FIG. 1 is a longitudinal sectional view of a body mount according to an example of the vibration-proof rubber mount according to the present invention, FIG. 2 is a sectional view taken along line It-II in FIG. 1, and FIG. 3 is an exploded perspective view thereof. FIG. 4 is a sectional view showing how such a body mount is assembled to an automobile body. FIG. 5 is a sectional view for explaining the transition of deformation when a load is applied in the axial direction of the body mount according to the present invention, and FIG. 6 is a sectional view for explaining the deformation state when a prying displacement is applied. 7 is a longitudinal cross-sectional view of a body mount according to another embodiment of the present invention, and FIG. 8 is a cross-sectional view corresponding to FIG. 2 of a body mount according to another embodiment of the present invention. be. 2: Rubber block 4: Inner plate 6: Intermediate plate 8: Outer play 1-10: Cap-shaped metal fittings 12: Inner pocket part 14: Outer pocket part 1
6: Thin wall 18: Four parts 20: Window part 28: Through hole 34: Recess 42: Rising edge 44: Flange part 50: Body mount 1-52: Body side member 54: Frame side part
56: Mounting bolt/l/ 1-58: Nara l-60 Nisleeve Applicant: Togawa Rubber Industries Co., Ltd. Figure 1 Figure 3 Figure 6, k-10 444218 4 32, / 26 4i18 06' 0. 28θ 28 No. 4 Fig. 7 Fig. 8

Claims (4)

[Claims] (1) An annular rubber elastic body through which a predetermined mounting shaft is inserted and installed so as to receive the main load in the axial direction; a plurality of independent inner pocket portions located in the rubber elastic body; a plurality of independent outer pocket portions arranged on substantially the same circumference and having a partially thin peripheral wall so that the internal volume can be varied; and one end surface in the axial direction of the rubber elastic body. a fixed inner plate member; an outer plate member stacked on top of each other so as to be located outside the inner plate portion; and the rubber elastic member provided on a surface of the outer plate member on the side of the inner play 1 member. Communication including an annular recess with a predetermined width centered on the axis of the body, and a communication portion that connects each of the inner pocket portions and each outer pocket portion to the recess through the inner plate portion.

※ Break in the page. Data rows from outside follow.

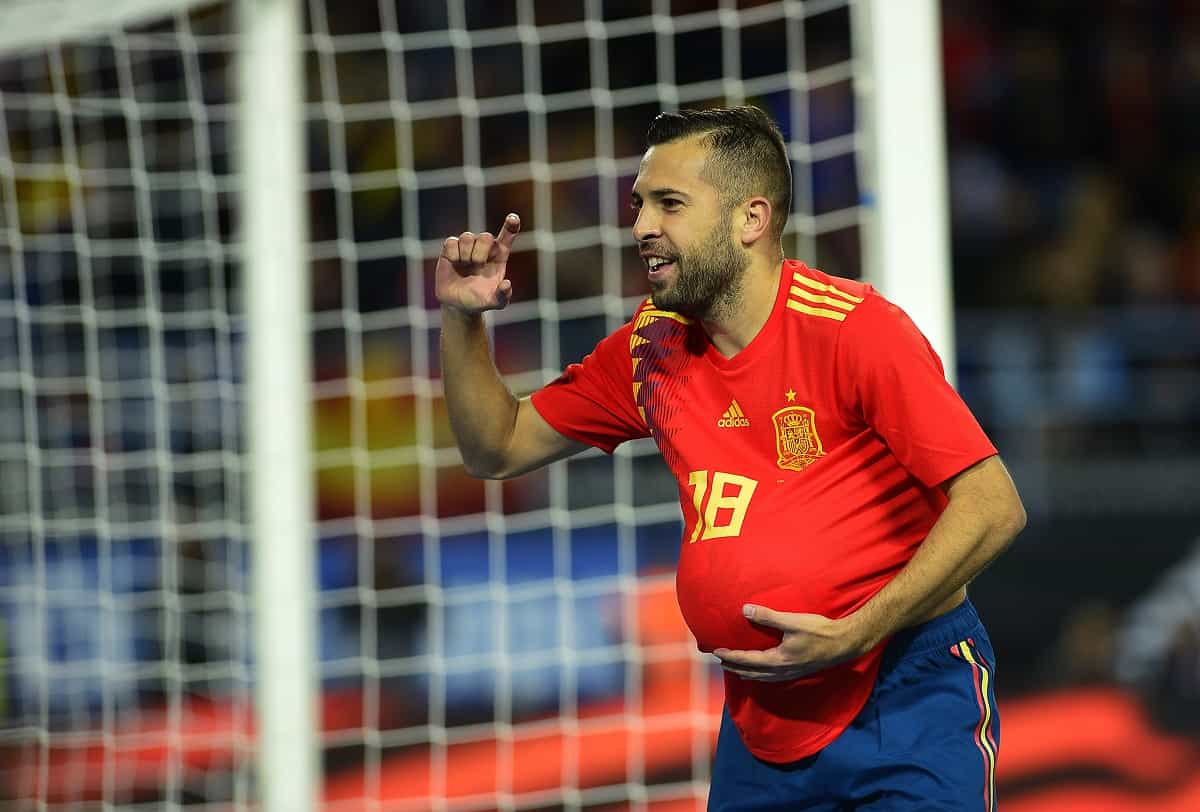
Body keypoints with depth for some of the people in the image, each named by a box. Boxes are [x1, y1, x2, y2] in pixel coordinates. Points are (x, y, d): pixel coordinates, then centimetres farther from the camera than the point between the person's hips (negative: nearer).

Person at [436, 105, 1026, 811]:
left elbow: (994, 507, -18)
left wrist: (849, 638, -22)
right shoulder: (654, 347, 6)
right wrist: (463, 319, 2)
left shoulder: (851, 329, -14)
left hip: (907, 705, -6)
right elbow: (499, 448, 18)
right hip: (761, 720, 6)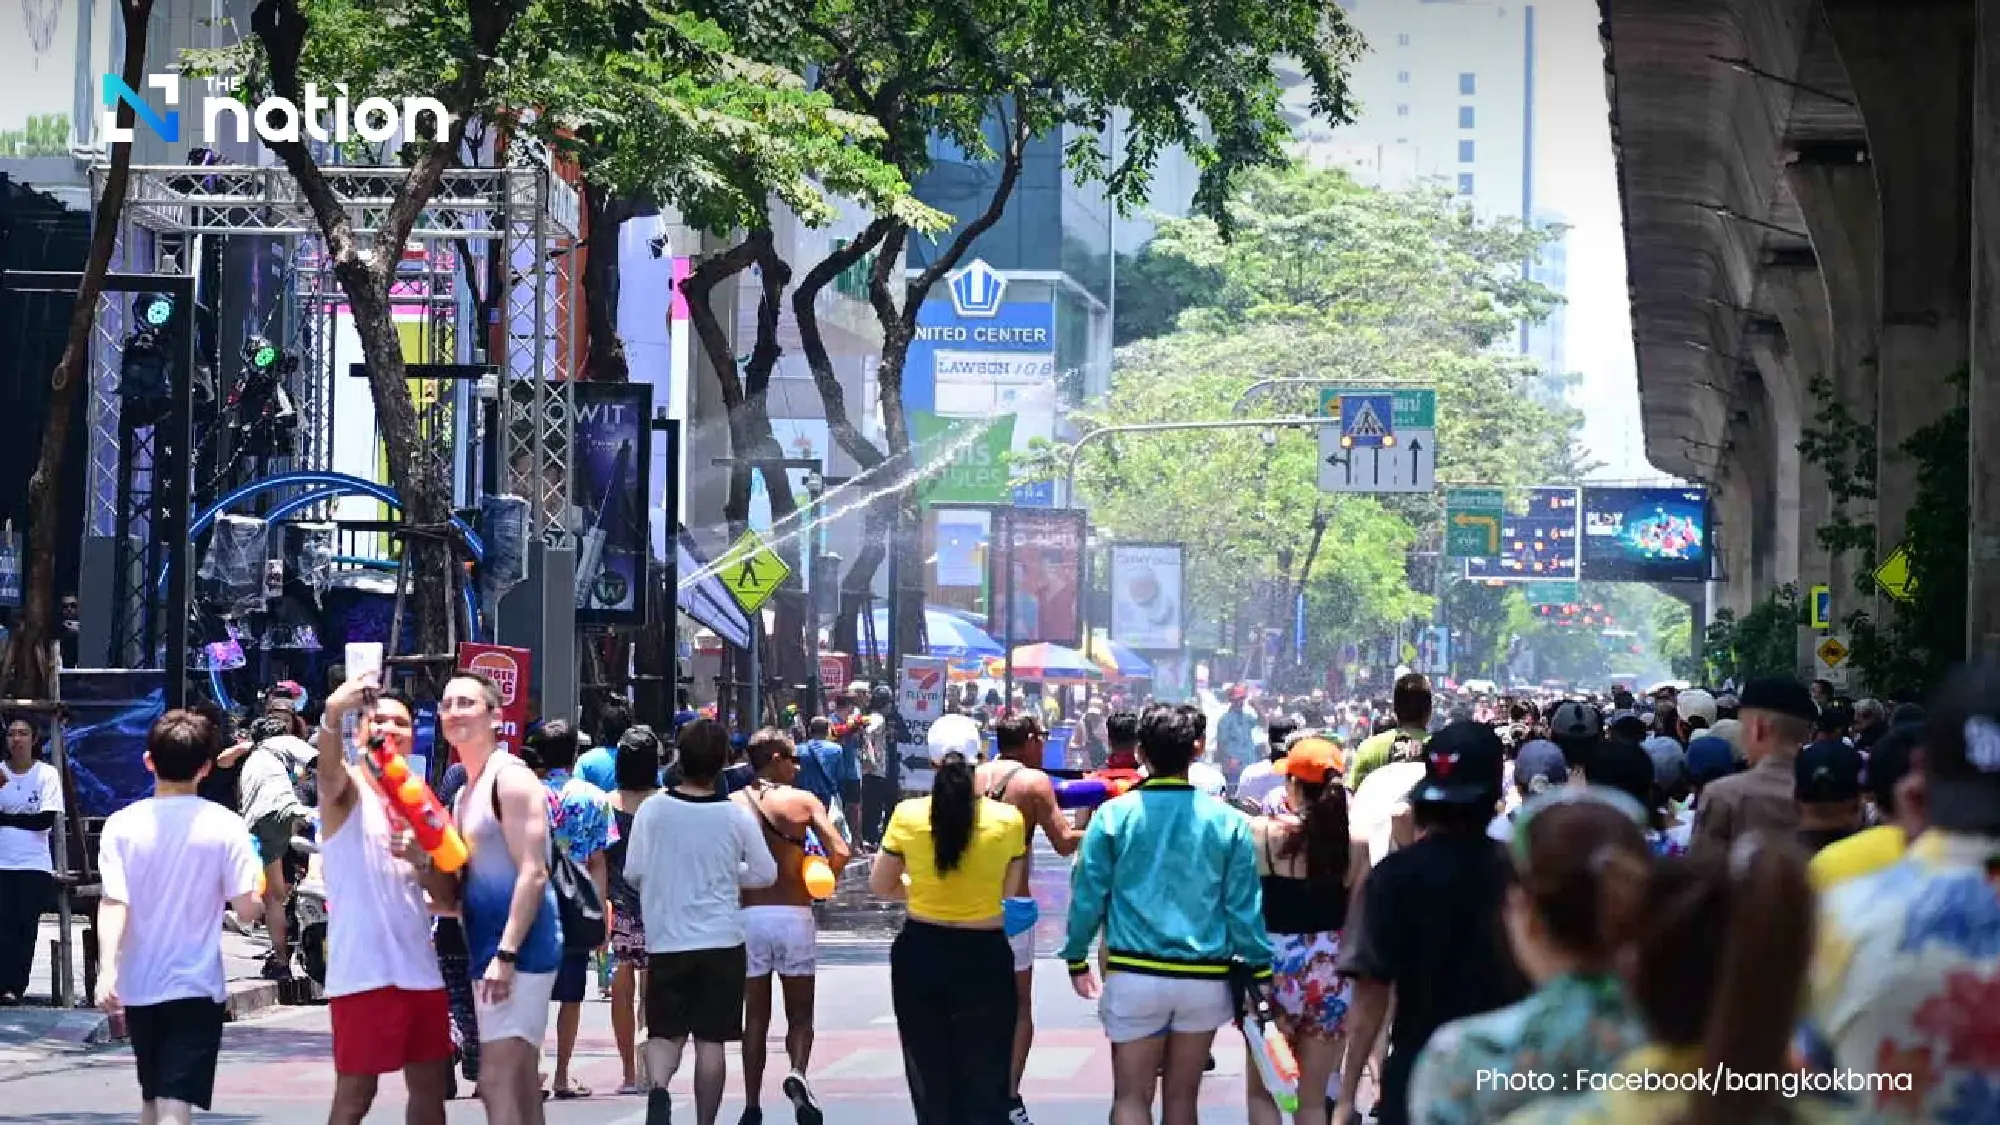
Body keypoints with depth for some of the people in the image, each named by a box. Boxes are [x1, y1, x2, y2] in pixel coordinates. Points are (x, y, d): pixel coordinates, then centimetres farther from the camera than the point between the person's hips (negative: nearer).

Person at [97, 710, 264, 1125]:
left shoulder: (121, 825, -2)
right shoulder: (224, 826, -7)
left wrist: (107, 968, -19)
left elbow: (113, 902, -12)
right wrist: (259, 899, 15)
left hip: (139, 986, 3)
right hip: (195, 986, -3)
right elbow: (247, 909, -7)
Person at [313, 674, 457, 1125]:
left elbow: (449, 899, 13)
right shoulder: (347, 789, -2)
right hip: (363, 971, -6)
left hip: (421, 971, 6)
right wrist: (333, 715, -51)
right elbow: (329, 764, -29)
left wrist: (423, 862, -9)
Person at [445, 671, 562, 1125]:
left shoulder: (511, 778, -10)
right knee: (520, 1086, 12)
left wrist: (506, 954, -23)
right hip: (490, 950, 10)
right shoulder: (466, 792, 19)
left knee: (497, 1081, -16)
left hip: (519, 949, -10)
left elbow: (532, 873, -17)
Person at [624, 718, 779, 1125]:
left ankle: (658, 1087, -20)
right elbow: (766, 874, 4)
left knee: (665, 1033, 8)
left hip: (666, 941, 0)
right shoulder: (736, 815, -5)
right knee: (711, 1039, 6)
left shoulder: (653, 810, -6)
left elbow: (633, 872, -2)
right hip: (722, 940, 0)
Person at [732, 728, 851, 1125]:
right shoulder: (803, 800, -2)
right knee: (800, 1014, 9)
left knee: (756, 1015, 13)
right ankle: (797, 1074, -20)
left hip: (748, 914, 1)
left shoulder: (734, 805, 1)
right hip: (794, 913, -1)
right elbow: (839, 853, -11)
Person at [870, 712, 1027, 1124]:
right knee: (986, 1083, 7)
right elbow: (1010, 887, 3)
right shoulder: (1008, 820, -11)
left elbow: (881, 885, 4)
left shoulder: (908, 815, -9)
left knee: (930, 1080, 12)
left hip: (920, 954, 1)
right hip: (984, 957, -1)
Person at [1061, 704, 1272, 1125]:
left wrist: (1076, 959, 13)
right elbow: (1243, 907, -2)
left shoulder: (1113, 816, -5)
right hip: (1205, 979, 1)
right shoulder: (1227, 821, -4)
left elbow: (1088, 896, -1)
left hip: (1134, 977, -1)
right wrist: (1261, 972, 8)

A vibration-isolating rubber mount comprising: a mechanism; and a predetermined incompressible fluid sealed in each of the inner pocket portion and the outer pocket portion. (2) An intermediate plate member is interposed between the inner plate member and the outer plate member, and the parts of the three plates are fixed liquid-tightly, and the inner plate member
Portions facing the inner pocket portion and the outer podette portion of a portion of the moon are cut out as windows, and recesses are provided in the outer plate member in the cutout portions of the intermediate plate corresponding to the respective windows. The vibration isolating rubber mount according to claim 1, wherein a through hole of a predetermined size is formed to communicate with the vibration isolating rubber mount. (3) A cap-shaped metal fitting having a raised peripheral edge and a green color is placed on an end of the rubber elastic body opposite to the side where the inner and outer plate members are provided. or anti-vibration rubber mount 1-0 as described in paragraph 2. (4) The anti-vibration rubber mount I- according to any one of claims 1 to 3, wherein the anti-vibration rubber mount is a body mount.